Telcos Rogers and Bell hike internet costs
Customers struggling with already high internet bills are about to pay a little bit more.
The same three companies just raised their internet prices last year.
— Tim (@CelticWolverine) March 9, 2018
Rogers customer Everitt Barilla from Toronto said it’s hard to afford any kind of hike when you’re a student. He added he’ll have to find a better job to be able to afford the hike.
“Mix that in with cell phone bills and credit card bills, it becomes a bit of a problem,” Barilla said.
He said if it gets too out of hand, he’ll have to abandon Rogers.
“I’ll try to find a cheaper one. There’s a lot of internet providers these days. Maybe give Shaw (media) a try.”
According to a Canadian Radio-Television and Telecommunications Commission (CRTC) report, the demand for internet is rapidly increasing. People are obsessed with mobile apps, live streaming video and social media, therefore demand is up. As of last year, more than three quarters of all wireless subscribers have a data plan, according to the report.
From 2015-2016 wireless data usage increased by almost 25 per cent and 23 per cent for residential internet.
“Canadians are shifting the way they use their mobile devices by placing an emphasis on data usage rather than voice services,” according to the report.
People all over social media are quite upset with the hikes.
Price increases on already expensive internet pricing is unacceptable @Rogers! If anything, costs should be decreasing not increasing! Pay for network upgrades from your existing revenues not off the backs of your customers through additional monthly charges! #gouging
— Darren (@craftbeerdarren) March 9, 2018
Katy Anderson from OpenMedia, a consumer advocacy group, said although big companies like Rogers and Bell make a lot of money, they can still do as they please.
“You’re seeing hikes year after year after year and based on the enormous profits that we see Bell and Rogers and Telus reporting. Is it necessary? I’m not sure but they’re already making a ton of money so I would guess that it probably isn’t,” Anderson said.
Anderson said this gives customers a good chance to seek alternative providers. According to her, the quality is the exact same with companies like Teksavvy and Distributel. Only downside they do not offer wireless data plans.
“It would be a good chance for customers to reflect on the services they’re getting and the prices they’re paying.”
Honest question: Getting TONS of complaints about the increase in home internet by @rogers and @Bell If unhappy, why don’t people simply switch to one of the dozens of third-party providers out there? Serious question. Because I’m stumped.
— Aaron Saltzman (@cbcsaltzman) March 9, 2018
She also touched on the fact Bell has been in the news recently for misinforming customers about what their plans offer and how much they cost.
“The customer service you’re getting from those [big] four is a little bit questionable,” Anderson says in comparison to Shaw media.
She said it does in fact add up with other bills just as Barilla expressed.
“Our mobile phones bills and our home internet bills just go up and up and it’s eating up a bigger percentage of our budgets. Canadians pay some of the highest prices both for landline internet and mobile internet in the world,” Anderson with regards to a CRTC report.
Bell and Rogers have not responded to calls.

» **Information provided**
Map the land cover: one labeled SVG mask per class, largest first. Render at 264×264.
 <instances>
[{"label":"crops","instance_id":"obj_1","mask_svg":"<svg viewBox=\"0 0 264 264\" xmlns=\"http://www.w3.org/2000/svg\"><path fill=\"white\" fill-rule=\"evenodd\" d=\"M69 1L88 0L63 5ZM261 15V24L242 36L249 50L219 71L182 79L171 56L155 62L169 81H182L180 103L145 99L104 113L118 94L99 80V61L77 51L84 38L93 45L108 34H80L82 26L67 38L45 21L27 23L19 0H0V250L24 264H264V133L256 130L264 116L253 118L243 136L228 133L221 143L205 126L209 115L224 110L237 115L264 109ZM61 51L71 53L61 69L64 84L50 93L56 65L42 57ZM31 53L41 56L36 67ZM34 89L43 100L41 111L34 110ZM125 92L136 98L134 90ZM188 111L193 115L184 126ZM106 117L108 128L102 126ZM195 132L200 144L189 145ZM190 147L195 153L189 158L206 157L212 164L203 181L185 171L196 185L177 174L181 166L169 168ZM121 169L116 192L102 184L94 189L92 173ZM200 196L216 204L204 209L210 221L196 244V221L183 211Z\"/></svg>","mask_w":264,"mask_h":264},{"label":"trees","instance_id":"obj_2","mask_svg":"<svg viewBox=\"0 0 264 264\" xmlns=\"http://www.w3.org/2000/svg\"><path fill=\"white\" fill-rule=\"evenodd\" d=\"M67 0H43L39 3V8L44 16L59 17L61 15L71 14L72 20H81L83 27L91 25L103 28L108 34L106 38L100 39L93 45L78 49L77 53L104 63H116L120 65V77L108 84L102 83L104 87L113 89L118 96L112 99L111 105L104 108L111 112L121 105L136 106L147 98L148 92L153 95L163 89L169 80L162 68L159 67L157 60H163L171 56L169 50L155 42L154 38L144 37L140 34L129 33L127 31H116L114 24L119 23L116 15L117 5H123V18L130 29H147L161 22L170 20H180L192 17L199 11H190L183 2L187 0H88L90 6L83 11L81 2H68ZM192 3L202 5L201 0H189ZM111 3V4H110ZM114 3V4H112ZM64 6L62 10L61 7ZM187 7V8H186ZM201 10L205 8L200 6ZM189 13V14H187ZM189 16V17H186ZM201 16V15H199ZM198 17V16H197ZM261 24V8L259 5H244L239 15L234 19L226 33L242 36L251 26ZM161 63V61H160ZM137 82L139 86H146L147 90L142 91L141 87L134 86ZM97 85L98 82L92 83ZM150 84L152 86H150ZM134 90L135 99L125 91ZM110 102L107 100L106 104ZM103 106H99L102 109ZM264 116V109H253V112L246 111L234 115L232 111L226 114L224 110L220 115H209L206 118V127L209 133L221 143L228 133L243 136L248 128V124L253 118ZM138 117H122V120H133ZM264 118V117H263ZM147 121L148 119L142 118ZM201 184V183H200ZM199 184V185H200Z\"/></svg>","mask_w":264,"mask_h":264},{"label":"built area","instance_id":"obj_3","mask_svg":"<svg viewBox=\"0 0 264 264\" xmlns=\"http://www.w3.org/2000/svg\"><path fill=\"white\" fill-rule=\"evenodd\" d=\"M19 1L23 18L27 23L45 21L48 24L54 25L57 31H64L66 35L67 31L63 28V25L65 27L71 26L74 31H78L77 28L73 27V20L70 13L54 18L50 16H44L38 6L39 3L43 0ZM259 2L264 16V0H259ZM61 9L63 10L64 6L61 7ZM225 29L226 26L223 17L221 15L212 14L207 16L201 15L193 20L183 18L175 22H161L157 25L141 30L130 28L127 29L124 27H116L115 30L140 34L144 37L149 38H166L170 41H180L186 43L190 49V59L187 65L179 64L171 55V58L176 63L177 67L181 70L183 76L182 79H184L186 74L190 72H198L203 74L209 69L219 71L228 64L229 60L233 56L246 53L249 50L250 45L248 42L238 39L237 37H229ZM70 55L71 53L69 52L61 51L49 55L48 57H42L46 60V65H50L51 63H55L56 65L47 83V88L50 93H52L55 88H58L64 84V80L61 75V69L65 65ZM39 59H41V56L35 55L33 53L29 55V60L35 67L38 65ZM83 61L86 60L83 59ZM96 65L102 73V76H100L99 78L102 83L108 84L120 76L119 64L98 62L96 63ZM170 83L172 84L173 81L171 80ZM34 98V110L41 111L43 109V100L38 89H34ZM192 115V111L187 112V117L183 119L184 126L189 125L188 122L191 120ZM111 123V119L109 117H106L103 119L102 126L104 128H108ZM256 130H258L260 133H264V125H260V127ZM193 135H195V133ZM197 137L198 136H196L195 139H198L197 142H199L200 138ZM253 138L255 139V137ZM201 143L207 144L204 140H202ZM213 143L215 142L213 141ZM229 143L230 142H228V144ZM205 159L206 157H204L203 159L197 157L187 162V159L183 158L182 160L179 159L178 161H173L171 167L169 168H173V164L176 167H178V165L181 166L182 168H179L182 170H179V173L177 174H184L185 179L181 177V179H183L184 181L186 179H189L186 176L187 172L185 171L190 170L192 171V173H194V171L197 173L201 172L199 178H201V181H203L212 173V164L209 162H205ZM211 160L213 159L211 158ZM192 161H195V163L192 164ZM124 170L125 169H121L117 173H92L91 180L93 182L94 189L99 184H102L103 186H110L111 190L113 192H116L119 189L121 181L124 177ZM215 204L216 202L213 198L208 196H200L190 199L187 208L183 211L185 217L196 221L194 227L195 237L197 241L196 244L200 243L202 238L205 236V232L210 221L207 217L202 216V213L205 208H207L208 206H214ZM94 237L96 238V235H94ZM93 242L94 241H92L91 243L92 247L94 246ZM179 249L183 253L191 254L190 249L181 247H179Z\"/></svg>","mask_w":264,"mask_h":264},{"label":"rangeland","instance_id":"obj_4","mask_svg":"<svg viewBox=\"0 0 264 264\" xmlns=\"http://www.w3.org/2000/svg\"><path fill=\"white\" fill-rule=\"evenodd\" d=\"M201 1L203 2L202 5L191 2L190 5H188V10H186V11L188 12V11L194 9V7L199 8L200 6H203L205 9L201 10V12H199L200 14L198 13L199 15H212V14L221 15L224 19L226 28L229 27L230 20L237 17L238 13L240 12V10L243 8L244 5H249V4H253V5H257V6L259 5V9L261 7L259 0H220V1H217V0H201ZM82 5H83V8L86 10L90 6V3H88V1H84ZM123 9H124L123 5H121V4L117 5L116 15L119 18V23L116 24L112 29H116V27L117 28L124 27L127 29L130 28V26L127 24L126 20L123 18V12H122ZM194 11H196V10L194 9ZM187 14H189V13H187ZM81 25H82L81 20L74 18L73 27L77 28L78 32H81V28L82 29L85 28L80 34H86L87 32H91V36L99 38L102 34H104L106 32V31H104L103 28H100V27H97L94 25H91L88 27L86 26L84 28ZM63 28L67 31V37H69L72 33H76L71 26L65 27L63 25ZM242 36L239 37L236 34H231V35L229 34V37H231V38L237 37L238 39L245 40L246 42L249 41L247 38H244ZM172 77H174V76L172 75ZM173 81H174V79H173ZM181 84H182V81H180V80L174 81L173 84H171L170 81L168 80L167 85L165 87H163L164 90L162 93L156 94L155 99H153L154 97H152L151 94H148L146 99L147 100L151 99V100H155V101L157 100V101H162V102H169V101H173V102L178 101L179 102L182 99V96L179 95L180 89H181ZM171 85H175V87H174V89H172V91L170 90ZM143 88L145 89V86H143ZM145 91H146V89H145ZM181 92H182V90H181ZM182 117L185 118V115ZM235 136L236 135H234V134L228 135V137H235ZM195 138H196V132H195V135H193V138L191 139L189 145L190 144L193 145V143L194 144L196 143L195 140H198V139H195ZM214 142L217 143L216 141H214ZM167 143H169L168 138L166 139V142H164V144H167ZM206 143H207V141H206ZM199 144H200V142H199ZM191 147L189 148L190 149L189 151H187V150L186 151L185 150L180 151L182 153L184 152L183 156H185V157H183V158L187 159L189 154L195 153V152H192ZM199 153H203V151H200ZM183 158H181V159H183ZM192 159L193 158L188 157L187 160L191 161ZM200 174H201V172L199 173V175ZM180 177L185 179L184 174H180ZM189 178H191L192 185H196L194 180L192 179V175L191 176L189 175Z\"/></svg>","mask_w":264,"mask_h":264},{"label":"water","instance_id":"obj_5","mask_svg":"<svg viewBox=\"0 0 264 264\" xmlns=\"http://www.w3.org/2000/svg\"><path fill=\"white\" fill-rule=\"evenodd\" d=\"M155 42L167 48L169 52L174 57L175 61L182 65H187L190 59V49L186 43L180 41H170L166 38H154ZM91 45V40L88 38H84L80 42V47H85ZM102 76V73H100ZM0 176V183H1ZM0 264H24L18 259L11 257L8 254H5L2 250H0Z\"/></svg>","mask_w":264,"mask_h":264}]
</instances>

» **Work task 1**
According to the internet price hikes article, by how much did residential internet usage increase from 2015-2016?
» **Work task 2**
Does each statement agree with the internet price hikes article? Give yes or no for each, quoting the words that decide it.
(a) Barilla mentions Shaw as a provider he might try.
(b) Teksavvy and Distributel offer wireless data plans.
(c) Bell and Rogers responded to calls.
The listing is separate material with no connection to the internet price hikes article.

» **Response 1**
23 per cent.

» **Response 2**
(a) Yes: "Maybe give Shaw (media) a try."
(b) No: "Only downside they do not offer wireless data plans."
(c) No: "Bell and Rogers have not responded to calls."